The idea of the New 3DS is awesome, but is dividing the user base worth it?
Somewhat unexpectedly, a bomb dropped this morning: a new model of the 3DS and 3DS XL, called the "New 3DS," is coming to Japan in October (and Europe in 2015 and North America in probably 2015). This new system is like your old 3DS, but it also can play exclusive games that will only work on this new upgraded system, like Xenoblade Chronicles, which is coming to 3DS in 2015.
It has a whole slew of other additions, too. It has two more shoulder buttons and a weird Circle Pad nub as a second analog stick. The 3D viewing angle is improved. It uses microSD instead of SD. With an improved CPU, it will run better.
The last time Nintendo did a system upgrade like this, there were problems. The DSi, an improvement over the DS and DS Lite, allowed for exclusive games and an online shop for games. Though I'll always carry a torch for the DSiWare lineup, those DSi-exclusive games appeared to bomb. Nintendo's upgrade didn't increase software sales. The hardware sold, but mostly because of the success of the DS and DS Lite, as well as the existing software base.

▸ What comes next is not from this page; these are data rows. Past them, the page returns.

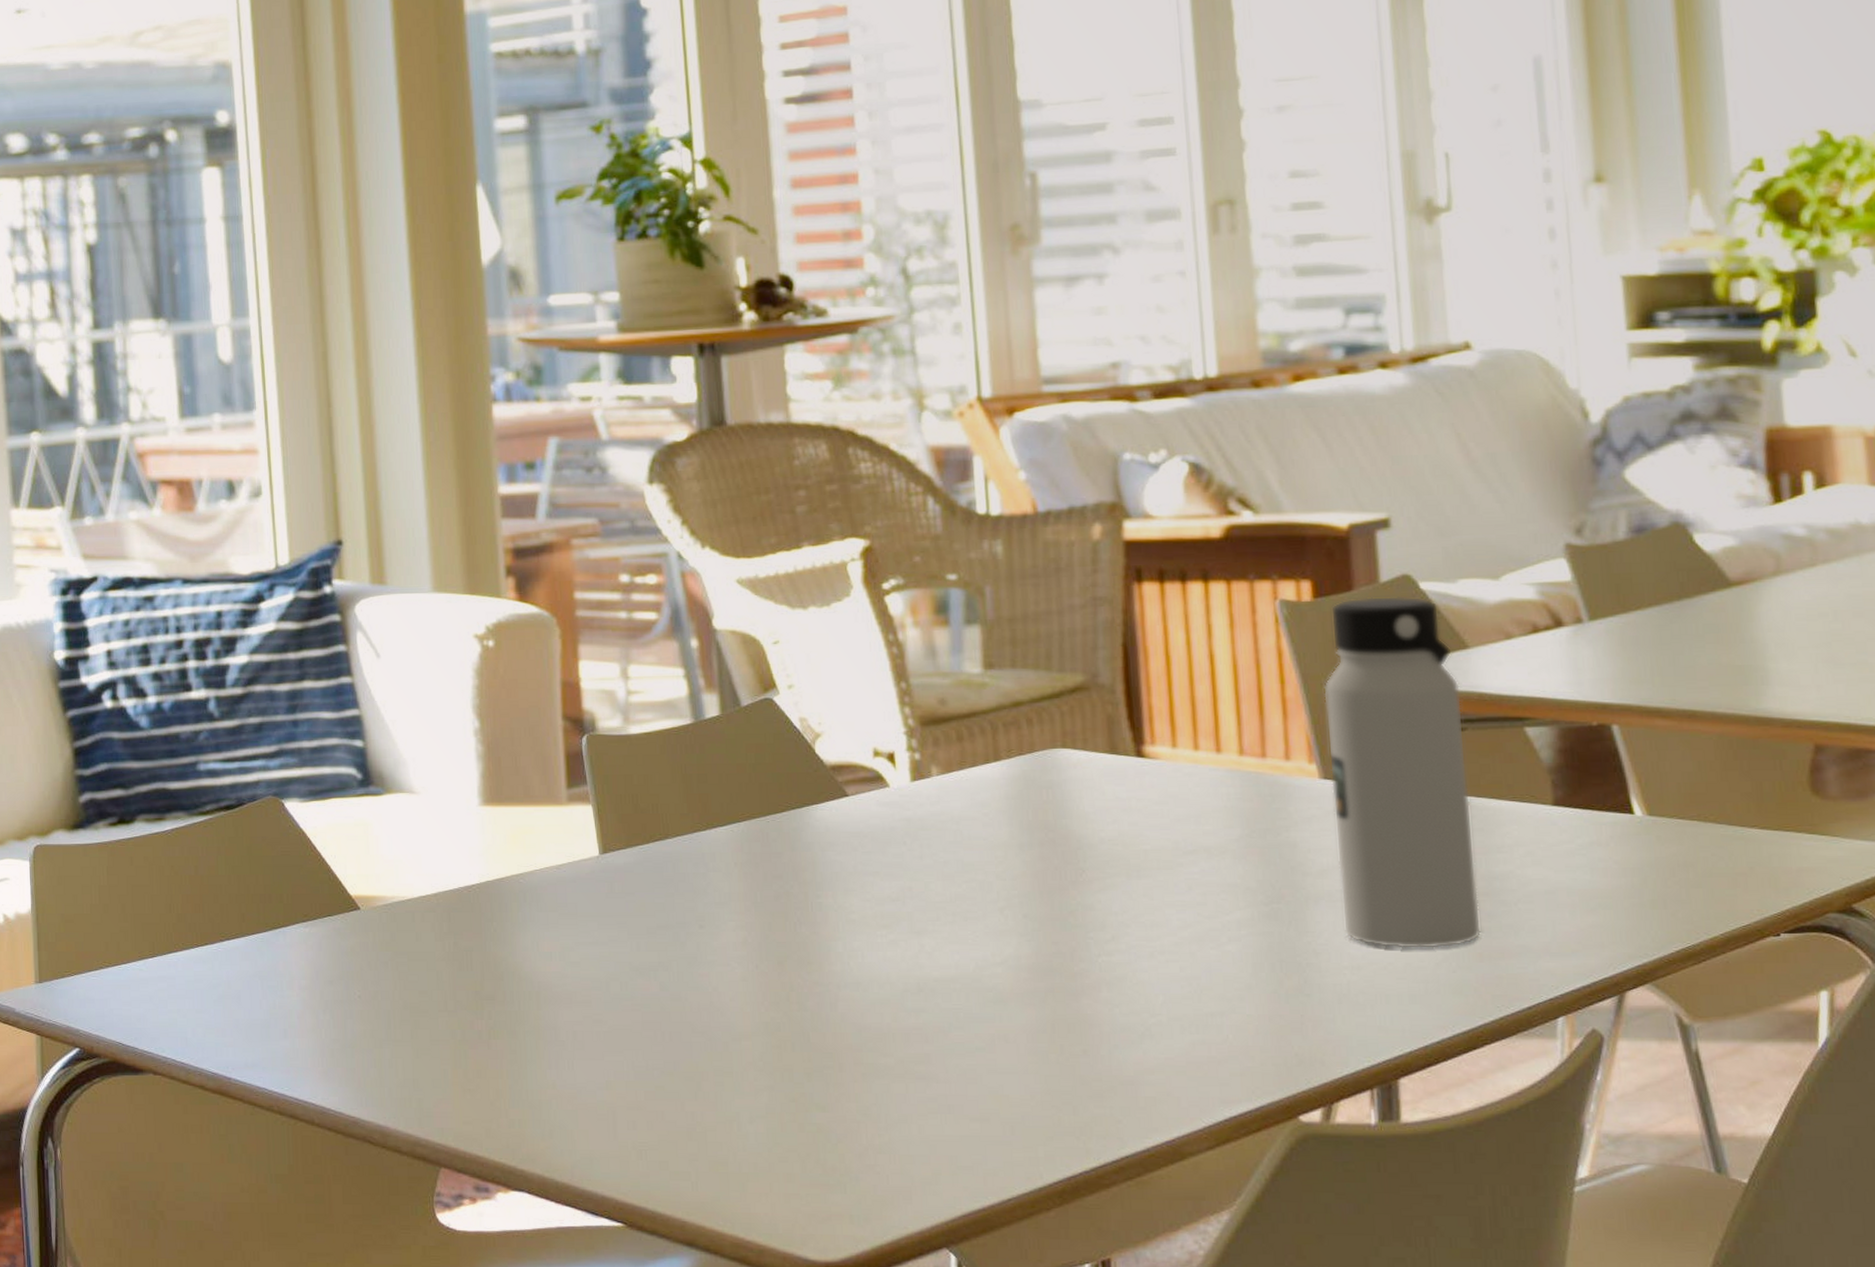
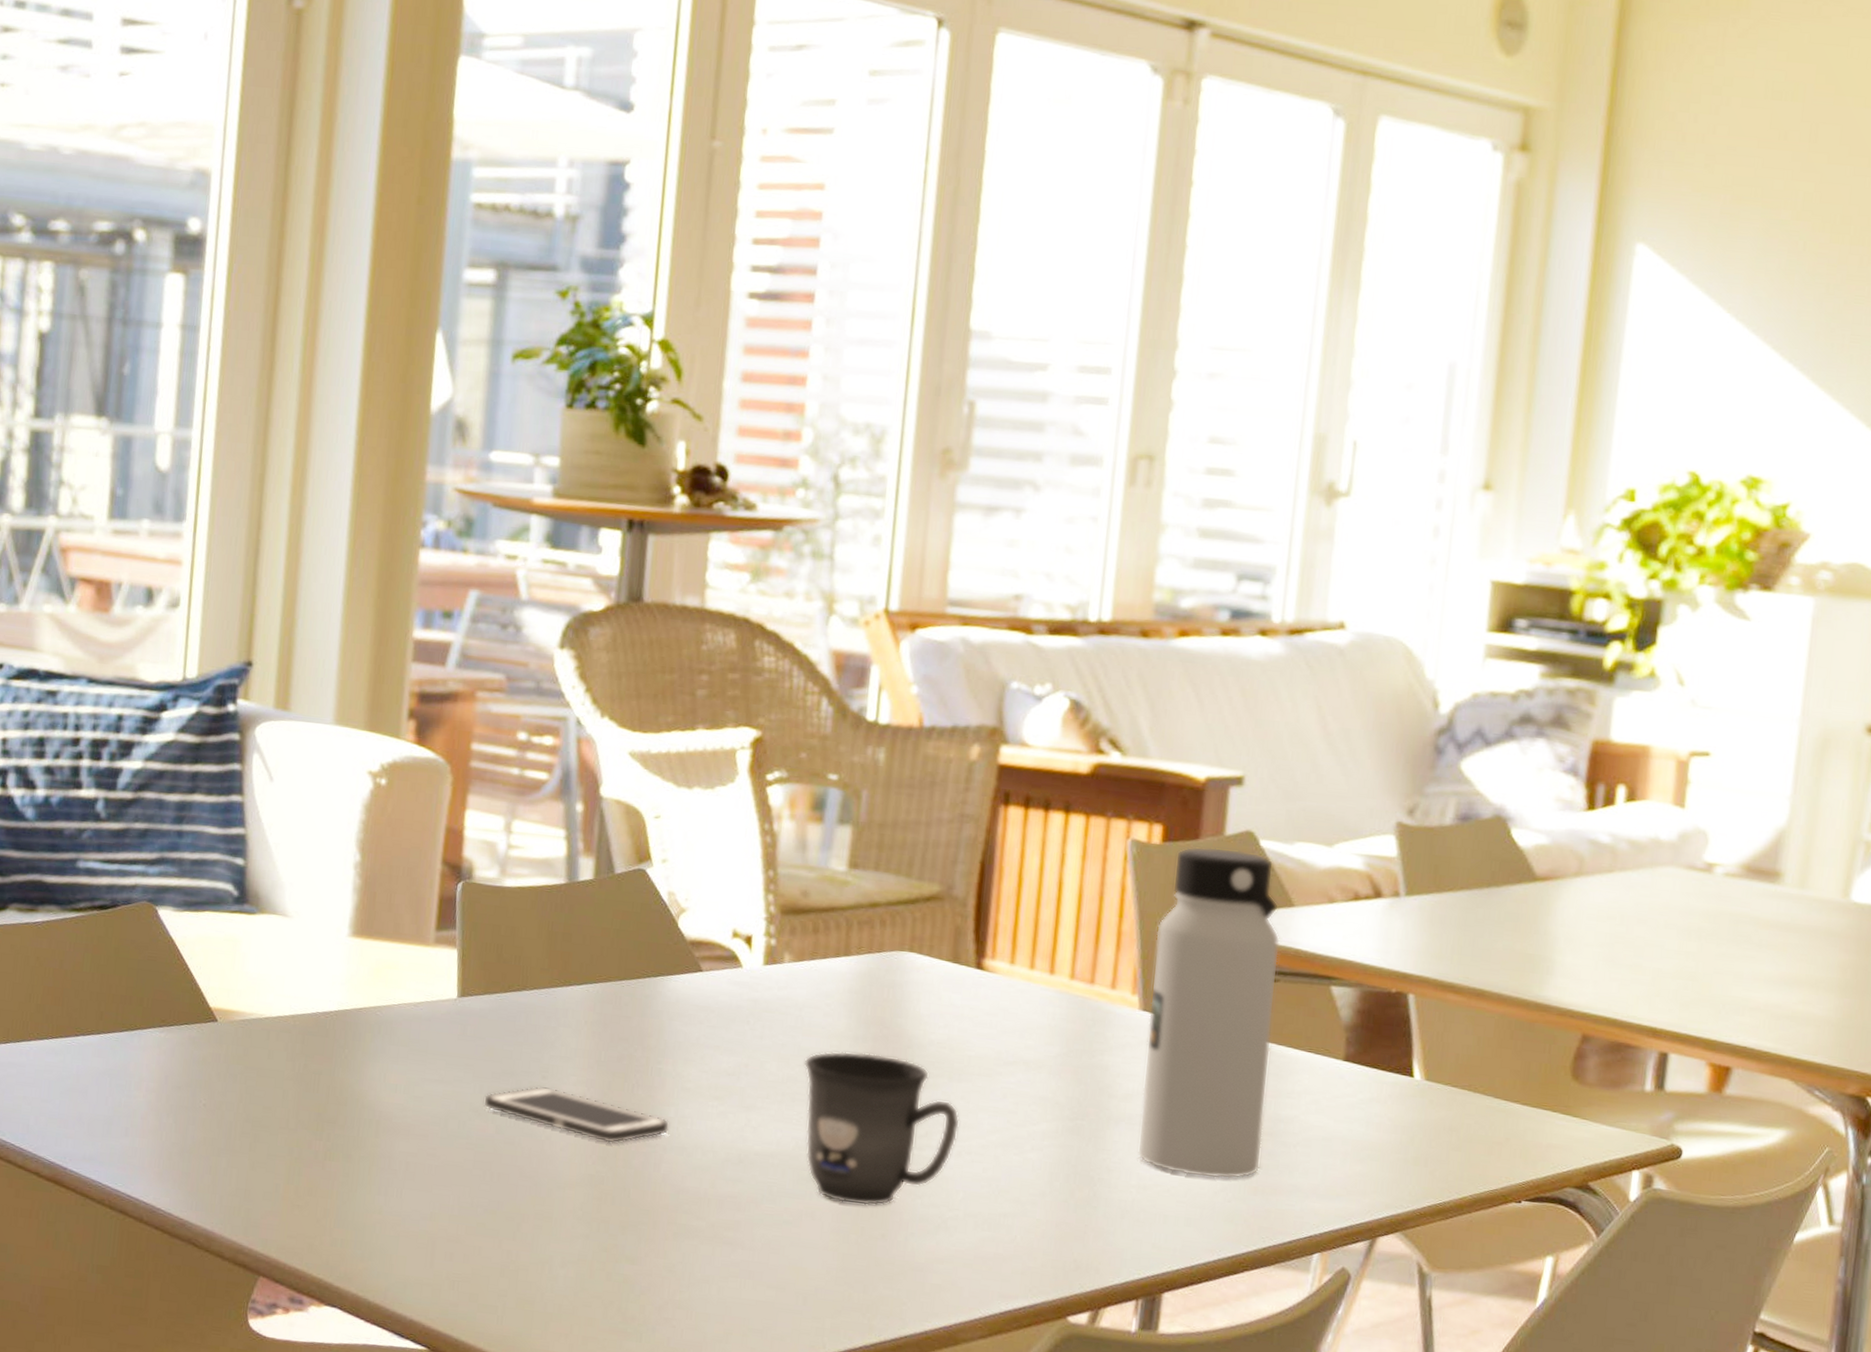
cell phone: none [642,936,840,987] -> present [483,1085,670,1144]
mug: none [970,860,1147,1022] -> present [804,1051,960,1206]

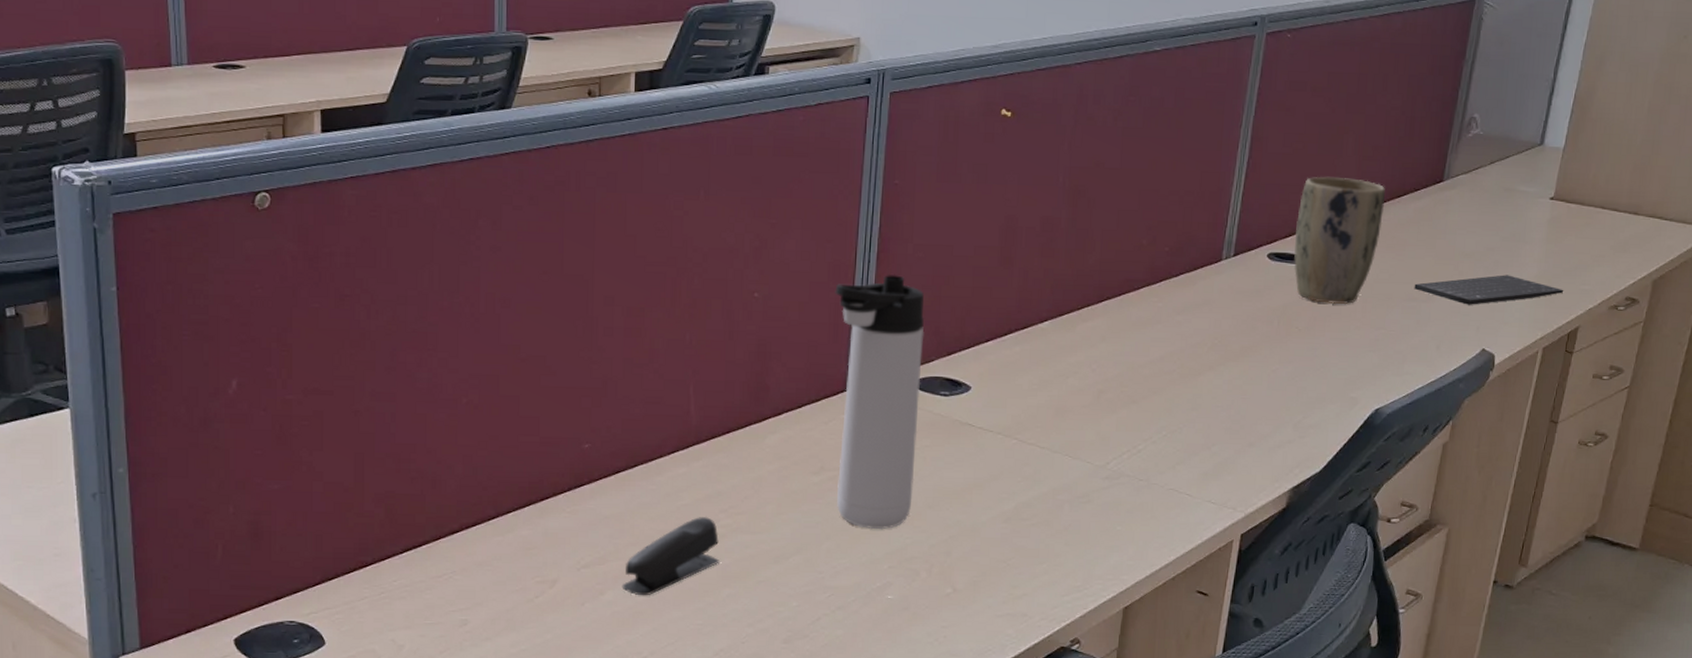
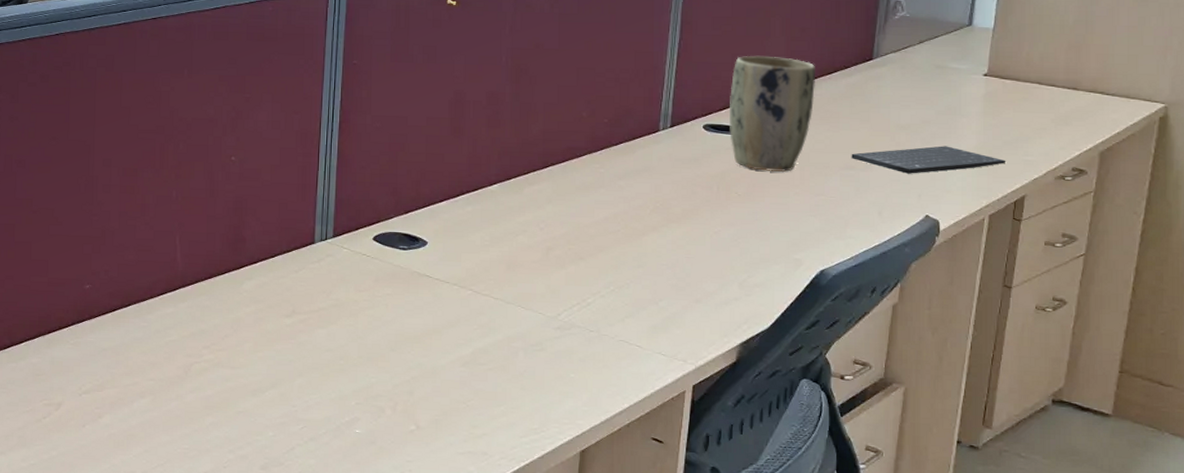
stapler: present [622,516,719,596] -> none [117,351,203,421]
thermos bottle: present [835,274,925,530] -> none [302,141,384,369]

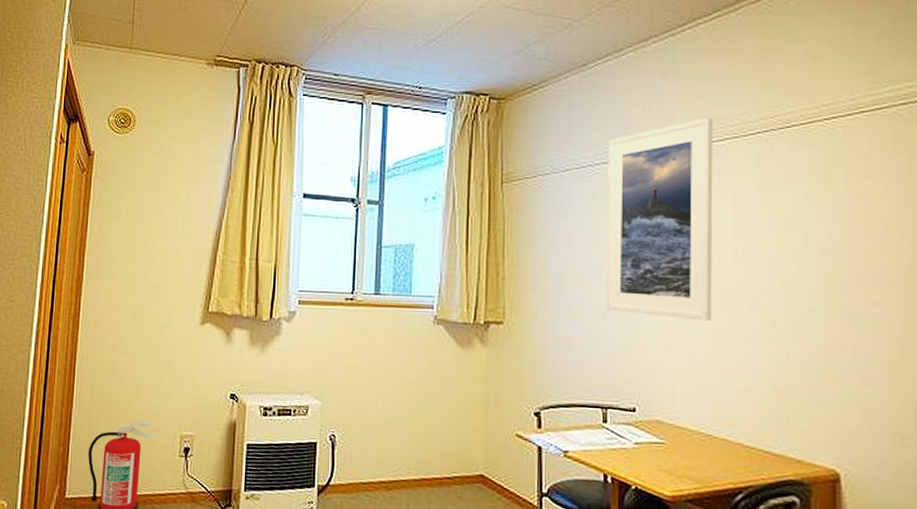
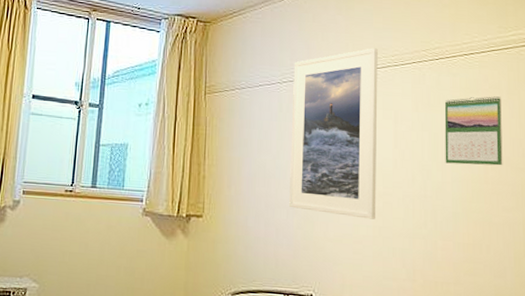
calendar: none [798,168,874,253] -> present [444,96,503,166]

More recently, Nintendo did something similar, spinning the 3DS off into the 2DS. The new system wasn't technologically different, but aesthetically, it was a drastic departure in the same vein as the Game Boy Micro. The Nintendo 2DS and the Micro both sold under expectations. While we don't know exact 2DS numbers, the fact Nintendo hasn't trumpeted the sales regularly in a press release means the 2DS wasn't a slam dunk, even more surprising considering it launched alongside a Pokémon title.
Looking further back, Nintendo did something similar with the Game Boy Color back in the late '90s, but that's a much different situation. The Game Boy Color came out almost a decade after the original Game Boy, and the landscape wasn't as crowded with downloadable games, mobile platforms, and more. As a kid, I remember it not being super clear what worked on the Game Boy Color and what didn't, and that’s with much clearer branding than "3DS" and "New 3DS."
So what makes the new 3DS different? Well, it does hit a different audience. The 2DS was seen as a downgrade or at best, a sidestep, meaning people didn't upgrade to the 2DS. In that respect, the New 3DS is more comparable to the Game Boy Color, since both systems are an upgrade to their predecessor. Current 3DS owners, including probably 75% of the staff here at Nintendo World Report, are more likely to upgrade to the New 3DS. Splitting the audience with another version of the 3DS seems treacherous. Xenoblade Chronicles only works on the new 3DS, and even though Xenoblade is a supremely rad game, a new 3DS version of that RPG won't bring the sales thunder. At this point, you're going to have four distinct versions of the 3DS, and only one of them has exclusive games. From a parent or even a retail employee prospective, that can't be easy to explain, especially in a world where folks still confuse the Wii and the Wii U and there is a DS, a 2DS, and a 3DS.
I'm stoked for the new 3DS model. Everything about it is essentially what I'd like to see upgraded about the 3DS, and hopefully that weird little C-stick nub thing is comfortable. However, I believe splitting the market with a system that has its own exclusives won't work that well, especially given the recent track record for Nintendo. Then again, with Miyamoto’s recent comments, maybe Nintendo is indeed doubling-down on their loyal audience, hoping that their fans who want to upgrade carry them through. That makes sense especially when it seems like the company bet hard on the 2DS last year and that seemingly floundered.
Only time will tell, and we will have to wait even longer since the New 3DS isn’t slated to leave Japan until next year. As a fan, I can’t wait for this new system and a port of a game I’d love to play on the go, but on the other hand, the entire 3DS system situation is confusing. I just hope that Nintendo somehow remembers what made the Game Boy Color successful as opposed to the middling reception of the Game Boy Micro, DSi, or Wii U. A more powerful version of a system can work, but all I can do is just raise an eyebrow and fret that the New 3DS will fall flat.